- _TASK DETAILS_: Pick out each line of the records in which the word "зимой" appears.

RECORDS FOR PROCESSING section start

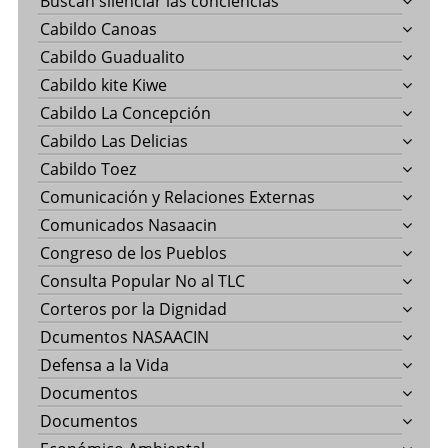
Buscan silenciar las conciencias
Cabildo Canoas
Cabildo Guadualito
Cabildo kite Kiwe
Cabildo La Concepción
Cabildo Las Delicias
Cabildo Toez
Comunicación y Relaciones Externas
Comunicados Nasaacin
Congreso de los Pueblos
Consulta Popular No al TLC
Corteros por la Dignidad
Dcumentos NASAACIN
Defensa a la Vida
Documentos
Documentos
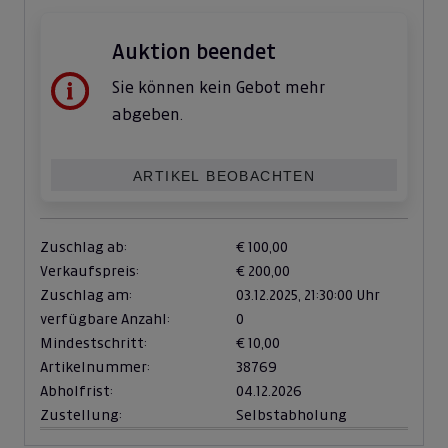
Auktion beendet
Sie können kein Gebot mehr
abgeben.
ARTIKEL BEOBACHTEN
Zuschlag ab:
€ 100,00
Verkaufspreis:
€ 200,00
Zuschlag am:
03.12.2025,
21:30:00 Uhr
verfügbare Anzahl:
0
Mindestschritt:
€ 10,00
Artikelnummer:
38769
Abholfrist:
04.12.2026
Zustellung:
Selbstabholung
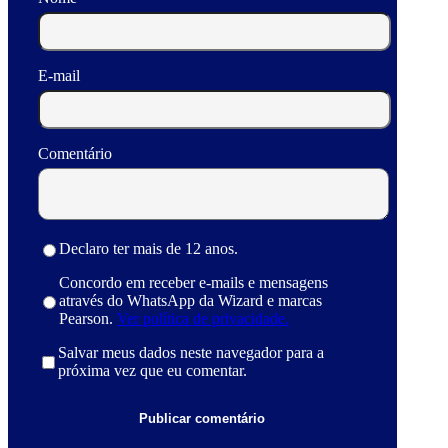
E-mail
Comentário
Declaro ter mais de 12 anos.
Concordo em receber e-mails e mensagens
através do WhatsApp da Wizard e marcas
Pearson.
Ver política de privacidade.
Salvar meus dados neste navegador para a
próxima vez que eu comentar.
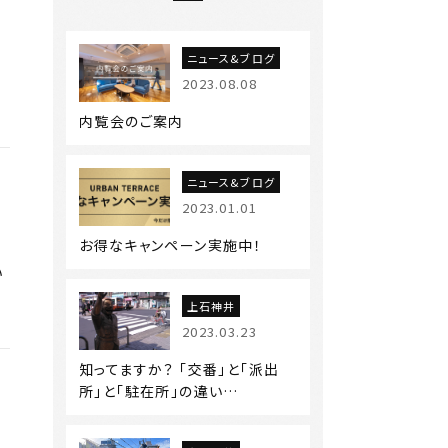
ニュース&ブログ
2023.08.08
内覧会のご案内
ニュース&ブログ
2023.01.01
お得なキャンペーン実施中！
い
上石神井
2023.03.23
知ってますか？ 「交番」と「派出
所」と「駐在所」の違い…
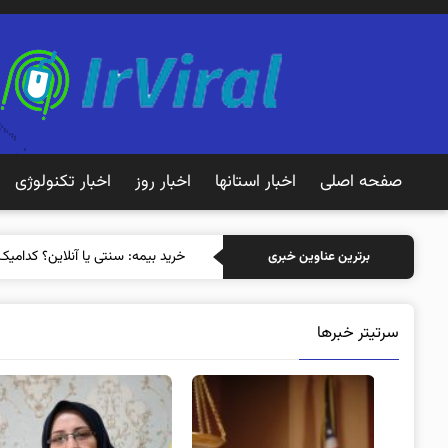
صفحه اصلی
اخبار استانها
اخبار روز
اخبار تکنولوژی
خرید بیمه: سنتی یا آنلاین؟ کدامیک
برترین عناوین خبری
سرتیتر خبرها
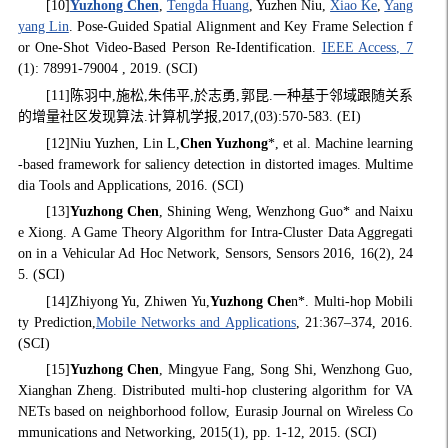
[10]
Yuzhong Chen
,
Tengda Huang
, Yuzhen Niu,
Xiao Ke
,
Yang
yang Lin
. Pose-Guided Spatial Alignment and Key Frame Selection f
or One-Shot Video-Based Person Re-Identification.
IEEE Access, 7
(1): 78991-79004 , 2019. (SCI)
[11]陈羽中,施松,朱伟平,於志勇,郭昆.一种基于邻域跟随关系
的增量社区发现算法.计算机学报,2017,(03):570-583. (EI)
[12]Niu Yuzhen, Lin L,
Chen Yuzhong
*, et al. Machine learning
-based framework for saliency detection in distorted images. Multime
dia Tools and Applications, 2016. (SCI)
[13]
Yuzhong Chen
, Shining Weng, Wenzhong Guo* and Naixu
e Xiong. A Game Theory Algorithm for Intra-Cluster Data Aggregati
on in a Vehicular Ad Hoc Network, Sensors, Sensors 2016, 16(2), 24
5. (SCI)
[14]Zhiyong Yu, Zhiwen Yu,
Yuzhong Che
n*. Multi-hop Mobili
ty Prediction,
Mobile Networks and Applications
, 21:367–374, 2016.
(SCI)
[15]
Yuzhong Chen
, Mingyue Fang, Song Shi, Wenzhong Guo,
Xianghan Zheng. Distributed multi-hop clustering algorithm for VA
NETs based on neighborhood follow, Eurasip Journal on Wireless Co
mmunications and Networking, 2015(1), pp. 1-12, 2015. (SCI)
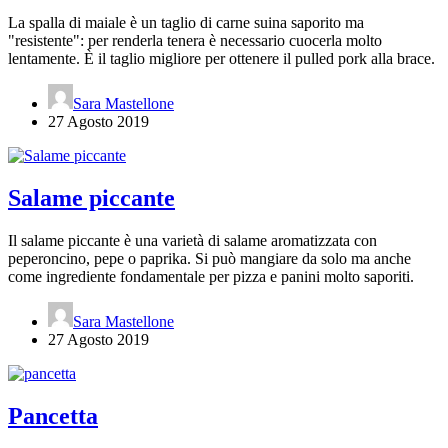
La spalla di maiale è un taglio di carne suina saporito ma
"resistente": per renderla tenera è necessario cuocerla molto
lentamente. È il taglio migliore per ottenere il pulled pork alla brace.
Sara Mastellone
27 Agosto 2019
Salame piccante
Il salame piccante è una varietà di salame aromatizzata con
peperoncino, pepe o paprika. Si può mangiare da solo ma anche
come ingrediente fondamentale per pizza e panini molto saporiti.
Sara Mastellone
27 Agosto 2019
Pancetta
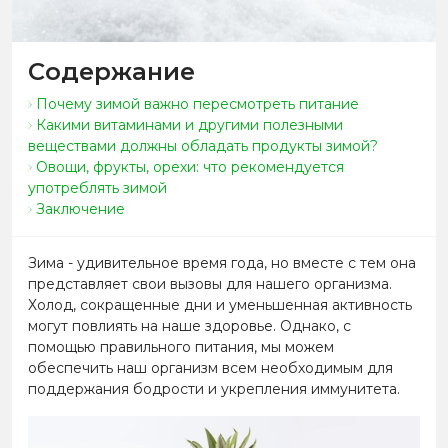
Содержание
Почему зимой важно пересмотреть питание
Какими витаминами и другими полезными
веществами должны обладать продукты зимой?
Овощи, фрукты, орехи: что рекомендуется
употреблять зимой
Заключение
Зима - удивительное время года, но вместе с тем она
представляет свои вызовы для нашего организма.
Холод, сокращенные дни и уменьшенная активность
могут повлиять на наше здоровье. Однако, с
помощью правильного питания, мы можем
обеспечить наш организм всем необходимым для
поддержания бодрости и укрепления иммунитета.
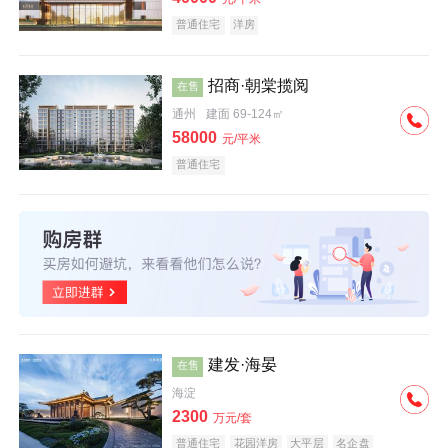
普通住宅
洋房
招商·朝棠揽阅
在售
通州
建面 69-124㎡
58000
元/平米
普通住宅
建发·海晏
在售
海淀
2300
万元/套
普通住宅
花园洋房
大平层
名企盘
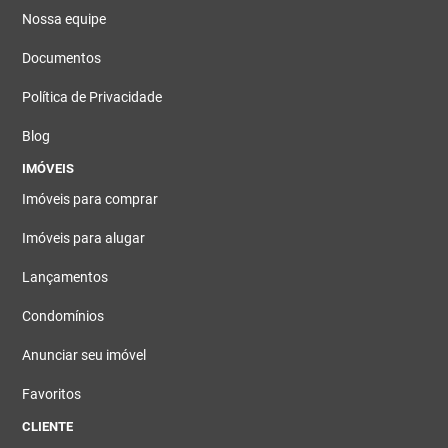
Nossa equipe
Documentos
Política de Privacidade
Blog
IMÓVEIS
Imóveis para comprar
Imóveis para alugar
Lançamentos
Condomínios
Anunciar seu imóvel
Favoritos
CLIENTE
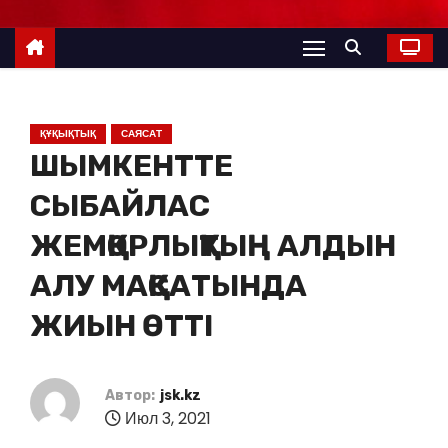
ҚҰҚЫҚТЫҚ
САЯСАТ
ШЫМКЕНТТЕ
СЫБАЙЛАС
ЖЕМҚОРЛЫҚТЫҢ АЛДЫН
АЛУ МАҚСАТЫНДА
ЖИЫН ӨТТІ
Автор:
jsk.kz
Июл 3, 2021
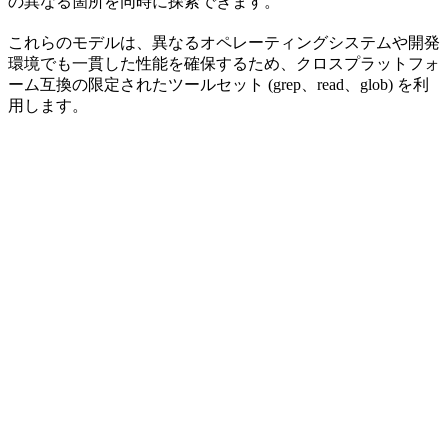
の異なる箇所を同時に探索できます。
これらのモデルは、異なるオペレーティングシステムや開発
環境でも一貫した性能を確保するため、クロスプラットフォ
ーム互換の限定されたツールセット (grep、read、glob) を利
用します。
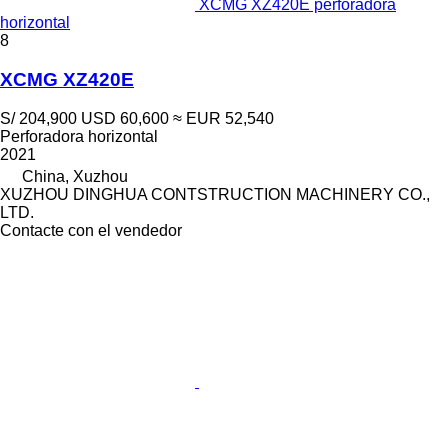
XCMG XZ420E perforadora
horizontal
8
XCMG XZ420E
S/ 204,900
USD 60,600
≈ EUR 52,540
Perforadora horizontal
2021
China, Xuzhou
XUZHOU DINGHUA CONTSTRUCTION MACHINERY CO.,
LTD.
Contacte con el vendedor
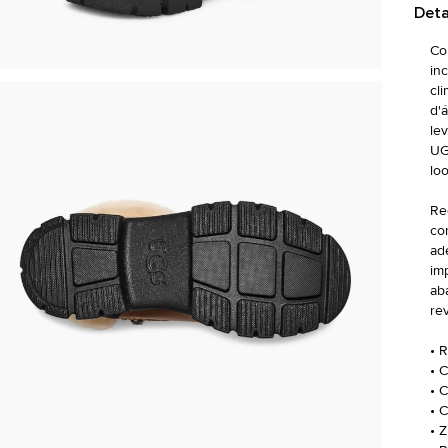
Deta
Co
in
cl
d'
le
UG
lo
Re
co
ad
im
ab
re
• 
• 
• 
• 
• 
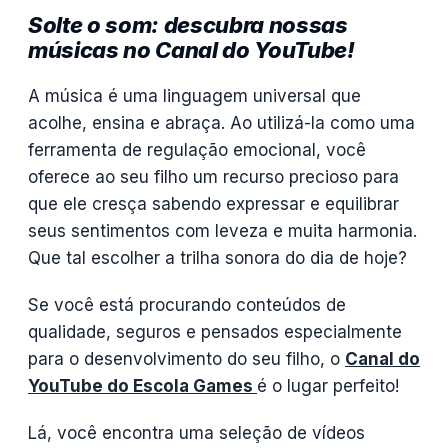
Solte o som: descubra nossas
músicas no Canal do YouTube!
A música é uma linguagem universal que
acolhe, ensina e abraça. Ao utilizá-la como uma
ferramenta de regulação emocional, você
oferece ao seu filho um recurso precioso para
que ele cresça sabendo expressar e equilibrar
seus sentimentos com leveza e muita harmonia.
Que tal escolher a trilha sonora do dia de hoje?
Se você está procurando conteúdos de
qualidade, seguros e pensados especialmente
para o desenvolvimento do seu filho, o
Canal do
YouTube do Escola Games
é o lugar perfeito!
Lá, você encontra uma seleção de vídeos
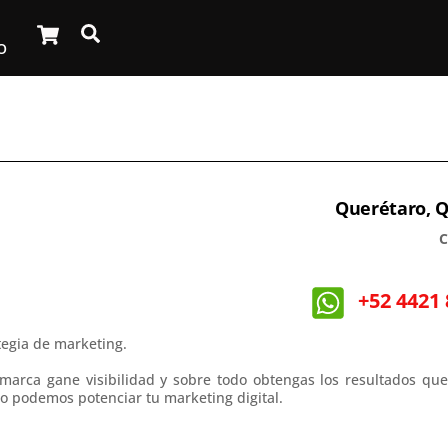
Cart
Search
O
Querétaro, 
C
+52 4421 
tegia de marketing.
marca gane visibilidad y sobre todo obtengas los resultados que
 podemos potenciar tu marketing digital.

RECORDS FOR PROCESSING section end

- _RESULT FOR THIS EXERCISE_:
Почему зимой важно пересмотреть питание
веществами должны обладать продукты зимой?
употреблять зимой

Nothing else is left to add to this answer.